Rewrite the rows below with every "dist" changed to "distance" and everything else left the same. Omit the pictures from your version.
^^^^^^^^^^^^^^^^
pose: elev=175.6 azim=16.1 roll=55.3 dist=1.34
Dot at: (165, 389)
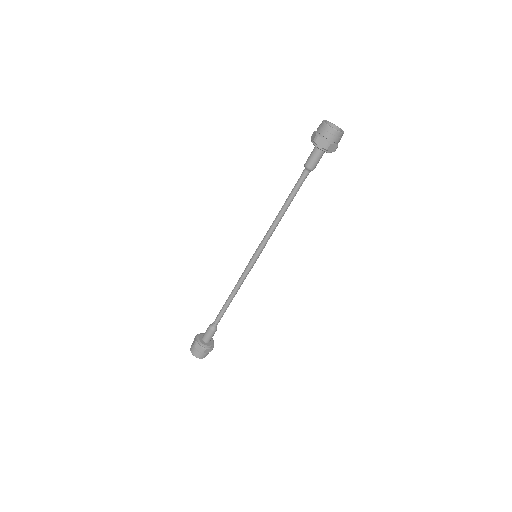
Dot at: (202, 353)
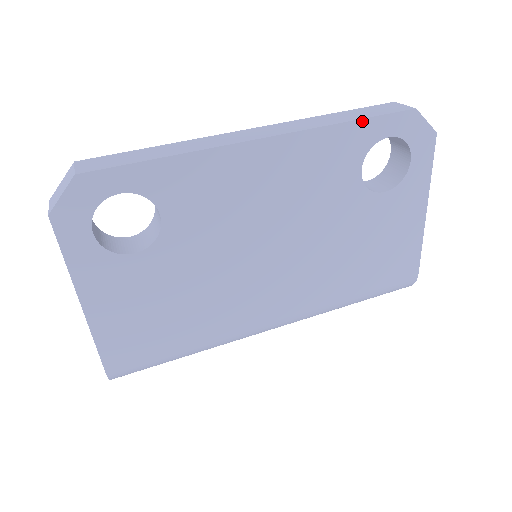
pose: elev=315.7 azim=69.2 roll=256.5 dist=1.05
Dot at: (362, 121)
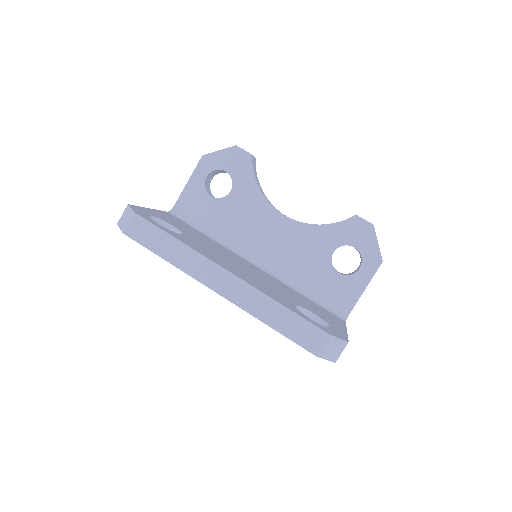
Dot at: (279, 332)
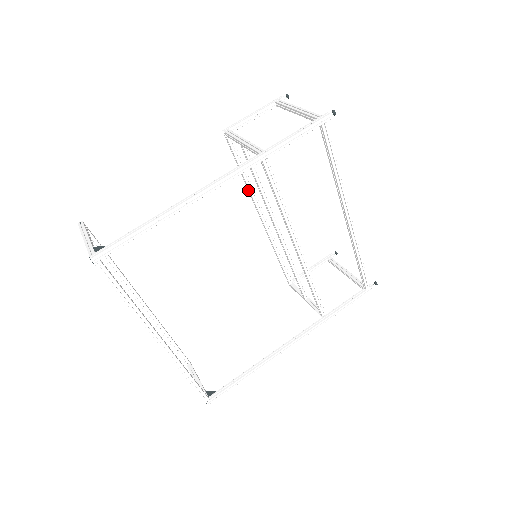
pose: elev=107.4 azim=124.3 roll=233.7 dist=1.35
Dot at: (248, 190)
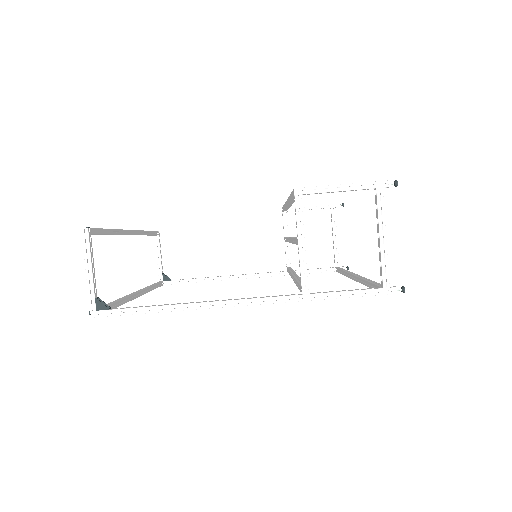
Dot at: (288, 198)
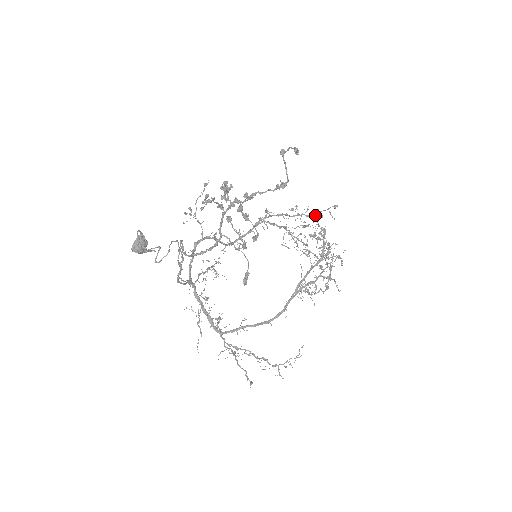
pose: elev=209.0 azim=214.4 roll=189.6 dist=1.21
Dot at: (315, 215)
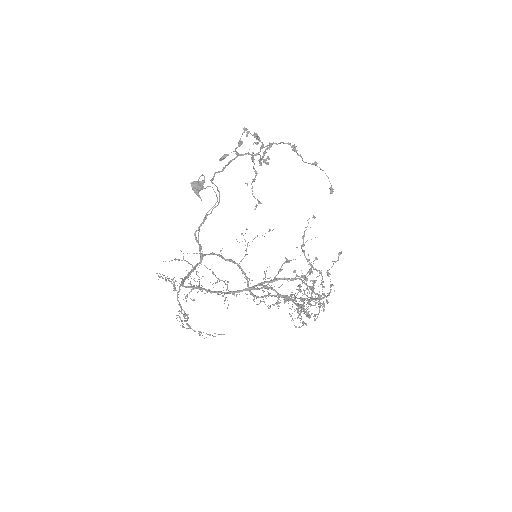
Dot at: (330, 292)
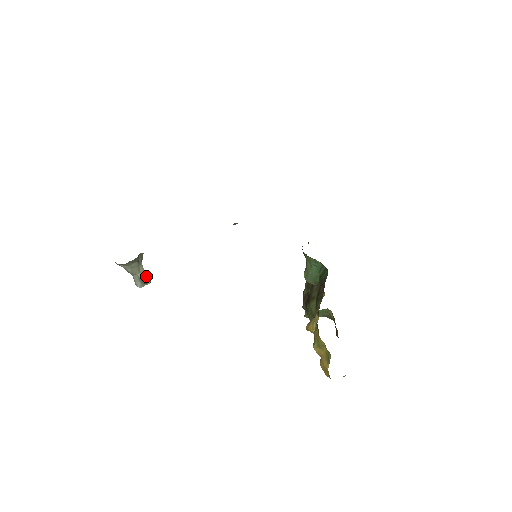
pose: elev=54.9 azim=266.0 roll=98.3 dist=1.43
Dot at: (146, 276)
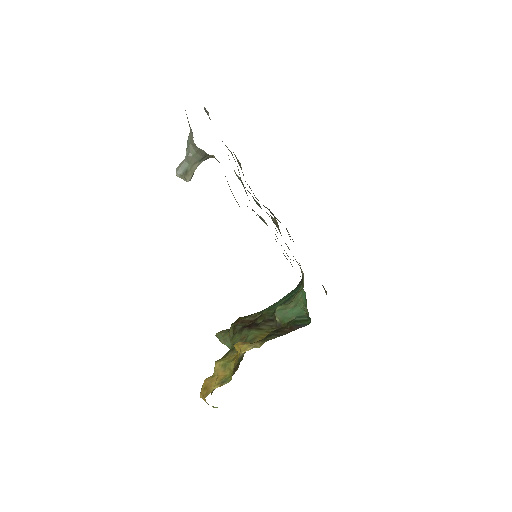
Dot at: (193, 174)
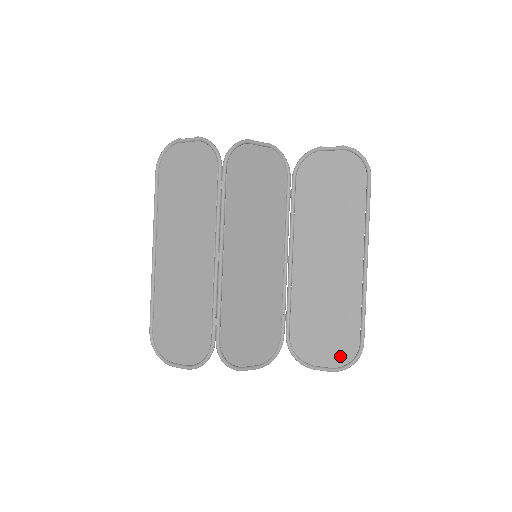
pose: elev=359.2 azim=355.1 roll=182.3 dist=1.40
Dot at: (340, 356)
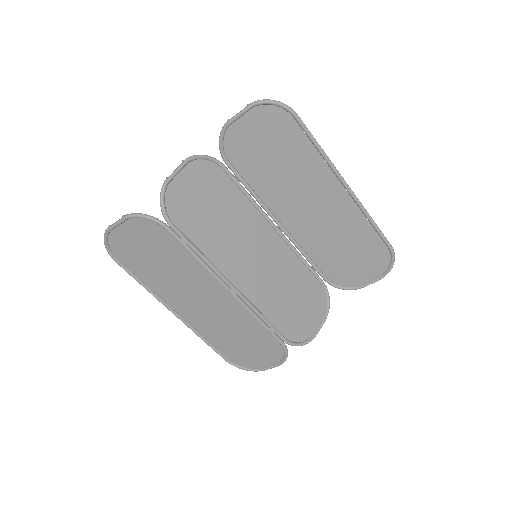
Dot at: (379, 266)
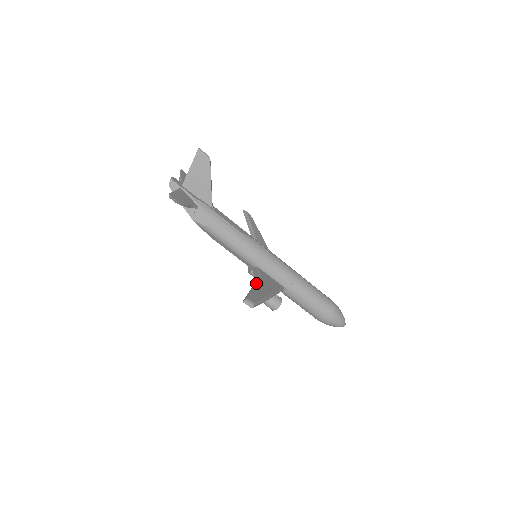
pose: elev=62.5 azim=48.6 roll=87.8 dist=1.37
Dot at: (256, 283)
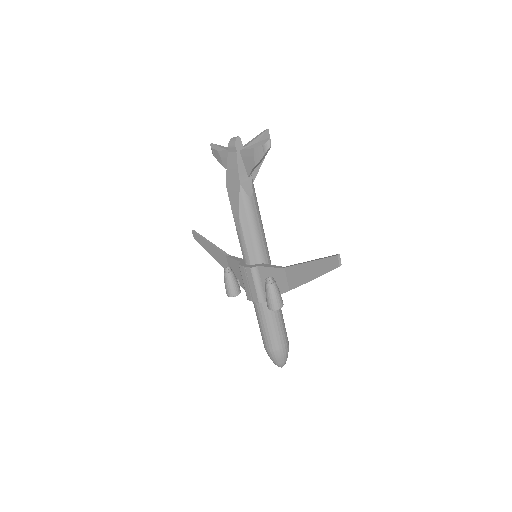
Dot at: (297, 264)
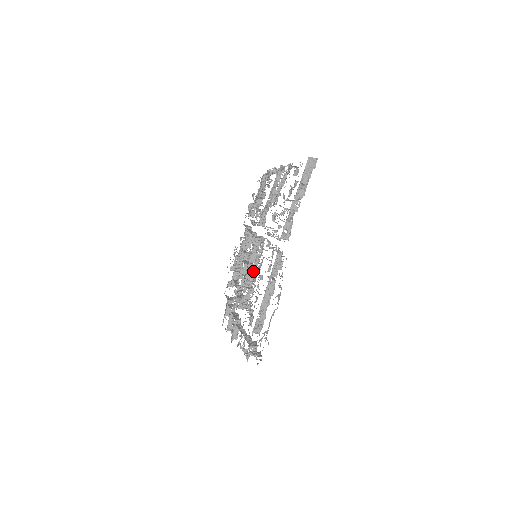
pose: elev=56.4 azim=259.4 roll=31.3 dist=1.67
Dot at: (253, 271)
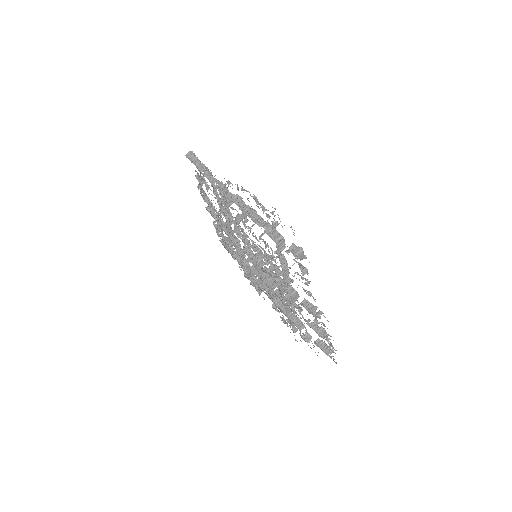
^^^^^^^^^^^^^^^^
TASK RESULT ▸
pose: elev=175.6 azim=16.1 roll=55.3 distance=1.34
Dot at: (165, 389)
Dot at: (202, 353)
pose: elev=315.7 azim=69.2 roll=256.5 distance=1.05
Dot at: (362, 121)
Dot at: (279, 332)
pose: elev=107.4 azim=124.3 roll=233.7 distance=1.35
Dot at: (248, 190)
Dot at: (288, 198)
pose: elev=209.0 azim=214.4 roll=189.6 distance=1.21
Dot at: (315, 215)
Dot at: (330, 292)
pose: elev=54.9 azim=266.0 roll=98.3 distance=1.43
Dot at: (146, 276)
Dot at: (193, 174)
pose: elev=359.2 azim=355.1 roll=182.3 distance=1.40
Dot at: (340, 356)
Dot at: (379, 266)
pose: elev=62.5 azim=48.6 roll=87.8 distance=1.37
Dot at: (256, 283)
Dot at: (297, 264)
pose: elev=56.4 azim=259.4 roll=31.3 distance=1.67
Dot at: (253, 271)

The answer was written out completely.